*Problem to work on*.
From the material below, tally every line containing "format"; reply with the total only.

§ §

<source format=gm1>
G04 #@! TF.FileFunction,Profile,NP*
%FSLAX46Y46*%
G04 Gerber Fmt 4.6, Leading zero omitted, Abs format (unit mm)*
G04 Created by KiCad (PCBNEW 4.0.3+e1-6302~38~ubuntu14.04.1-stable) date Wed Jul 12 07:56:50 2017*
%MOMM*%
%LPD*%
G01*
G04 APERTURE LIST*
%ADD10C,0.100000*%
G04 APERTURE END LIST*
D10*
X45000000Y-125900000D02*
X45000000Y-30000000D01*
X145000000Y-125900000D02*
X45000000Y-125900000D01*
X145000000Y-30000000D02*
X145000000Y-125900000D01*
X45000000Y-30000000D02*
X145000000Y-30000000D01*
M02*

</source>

§ §

*Exercise result*.
2